SELECTED EXCERPT →

And correct me if I'm wrong, but I can think of no natural ore outside of the center of the earth where those numbers could possibly exist. And that kind of quantity in a recovery environment would already have technical expertise chasing the dollars.


----------



## imrani (Dec 9, 2018)

I know this but in nangaperbeth gilgit range in Pakistan you can find this . I found a lucky vain in my mine near nangaperbeth . If you want to check this I can send you samples just for your satisfaction.


----------



## snoman701 (Dec 9, 2018)

I appreciate the offer, but receiving anything containing a mineral specimen in the mail from Pakistan will just get someone at homeland security very excited, and I don't think anyone on the forum is looking for that kind of excitement in their life. 

I guess I'd recommend starting here. 

https://archive.org/details/mehtodforseperat63421gilc/page/422


----------



## imrani (Dec 9, 2018)

OK thanks for your indication .


----------



## imrani (Dec 9, 2018)

Guide me What I do sir I want to ask how I refine just iridium and gold from ore concentrate


----------



## jimdoc (Dec 9, 2018)

INSTRUCTION A → Reproduce the part of the forum thread on refining ore starting at "I know this" and ending at "in their life.".
INSTRUCTION B →
Answer these questions from the forum thread on refining ore:
(i) Near what place does imrani say the mine is?
(ii) According to snoman701, who would get very excited if a mineral specimen arrived in the mail from Pakistan?
(iii) Which two metals does imrani want to refine from ore concentrate?
INSTRUCTION C → Extend the forum thread on refining ore from the point where it stops.
The material after this point has nothing to do with the forum thread.

RECORDS SHOWN →
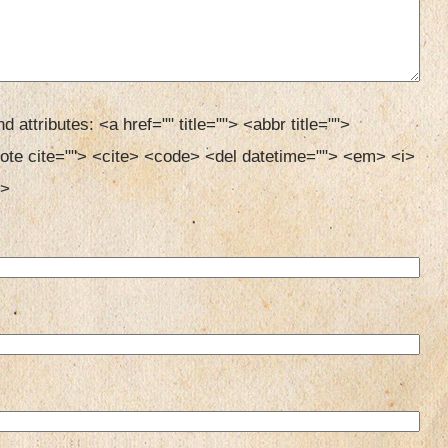
d attributes:
<a href="" title=""> <abbr title=""> 
ote cite=""> <cite> <code> <del datetime=""> <em> <i> 
> 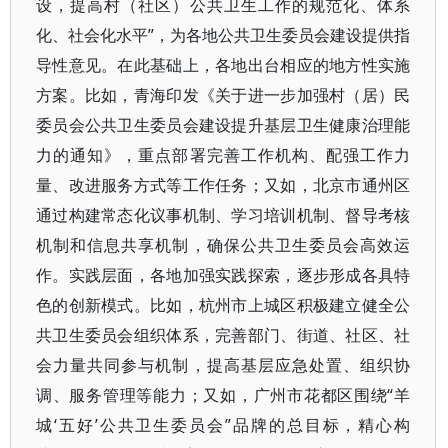
设，提高村（社区）公共卫生工作的规范化、体系
化、社会化水平”，为各地公共卫生委员会建设提供指
导性意见。在此基础上，各地出台相应的地方性实施
方案。比如，青海印发《关于进一步加强村（居）民
委员会公共卫生委员会建设提升基层卫生健康治理能
力的通知》，重点部署完善工作机构、配强工作力
量、改进服务方式等工作任务；又如，北京市通州区
通过构建常态化议事机制、学习培训机制、督导考核
机制和信息共享机制，确保公共卫生委员会高效运
作。实践层面，各地加强实践探索，逐步形成各具特
色的创新模式。比如，杭州市上城区积极建立健全公
共卫生委员会组织体系，完善部门、街道、社区、社
会力量共同参与机制，提高基层应急处置、组织协
调、服务管理等能力；又如，广州市花都区围绕“羊
城‘五好’公共卫生委员会”品牌的总目标，精心构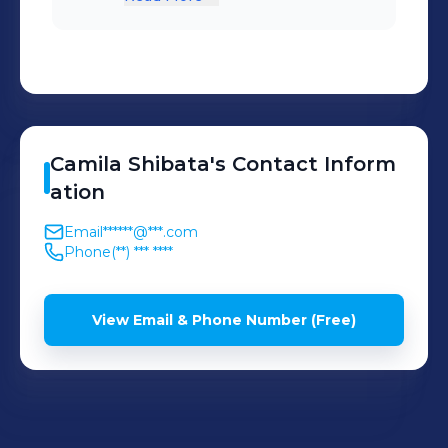
sinistros
Camila
Shibata
's
Contact Inform
ation
Email
******@***.com
Phone
(**) *** ****
View Email & Phone Number (Free)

WRITTEN ANSWER A →
I know this but in nangaperbeth gilgit range in Pakistan you can find this . I found a lucky vain in my mine near nangaperbeth . If you want to check this I can send you samples just for your satisfaction.


----------



## snoman701 (Dec 9, 2018)

I appreciate the offer, but receiving anything containing a mineral specimen in the mail from Pakistan will just get someone at homeland security very excited, and I don't think anyone on the forum is looking for that kind of excitement in their life.

WRITTEN ANSWER B →
(i) Near nangaperbeth, in the Gilgit range in Pakistan.
(ii) Someone at homeland security.
(iii) Iridium and gold.

WRITTEN ANSWER C →
imrani said:


> Sir my answer is how I recover iridium from ore osmium is not necessary for me



You have to know of all the hazards in your ore, and how to deal with them.
You can not simply ignore them, if you value your health.


----------



## imrani (Dec 9, 2018)

OK good


----------



## Lino1406 (Dec 9, 2018)

If you are lucky and the iridium is very dispersed in nano scale, then Ar will dissolve it. Otherwise you need a dangerous material - sodium peroxide for melting it together - to make it a compound and then AR. The rest is precipitation with ammonium chloride


----------



## snoman701 (Dec 10, 2018)

Lino1406 said:


> If you are lucky and the iridium is very dispersed in nano scale, then Ar will dissolve it. Otherwise you need a dangerous material - sodium peroxide for melting it together - to make it a compound and then AR. The rest is precipitation with ammonium chloride



Won't the ammonium chloride also reduce the osmium in solution?


----------



## Lino1406 (Dec 10, 2018)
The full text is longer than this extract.